(Records from a dataset)
◆ ◆ ◆

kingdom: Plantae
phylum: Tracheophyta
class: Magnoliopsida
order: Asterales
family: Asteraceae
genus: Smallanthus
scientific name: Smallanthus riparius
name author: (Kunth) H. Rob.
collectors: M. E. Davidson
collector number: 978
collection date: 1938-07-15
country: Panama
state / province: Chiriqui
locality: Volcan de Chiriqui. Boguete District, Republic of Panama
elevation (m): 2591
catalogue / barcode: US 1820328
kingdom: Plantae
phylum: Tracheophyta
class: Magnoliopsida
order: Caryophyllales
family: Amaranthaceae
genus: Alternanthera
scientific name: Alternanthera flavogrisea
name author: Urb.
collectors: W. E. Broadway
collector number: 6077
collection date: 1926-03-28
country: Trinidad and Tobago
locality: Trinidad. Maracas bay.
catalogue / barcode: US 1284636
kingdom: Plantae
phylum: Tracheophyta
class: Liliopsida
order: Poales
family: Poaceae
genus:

◆ ◆ ◆

Reproduce the data word for word, from the line containing "locality: Volcan de" through the final line of the data, both included.

Exercise response
locality: Volcan de Chiriqui. Boguete District, Republic of Panama
elevation (m): 2591
catalogue / barcode: US 1820328
kingdom: Plantae
phylum: Tracheophyta
class: Magnoliopsida
order: Caryophyllales
family: Amaranthaceae
genus: Alternanthera
scientific name: Alternanthera flavogrisea
name author: Urb.
collectors: W. E. Broadway
collector number: 6077
collection date: 1926-03-28
country: Trinidad and Tobago
locality: Trinidad. Maracas bay.
catalogue / barcode: US 1284636
kingdom: Plantae
phylum: Tracheophyta
class: Liliopsida
order: Poales
family: Poaceae
genus:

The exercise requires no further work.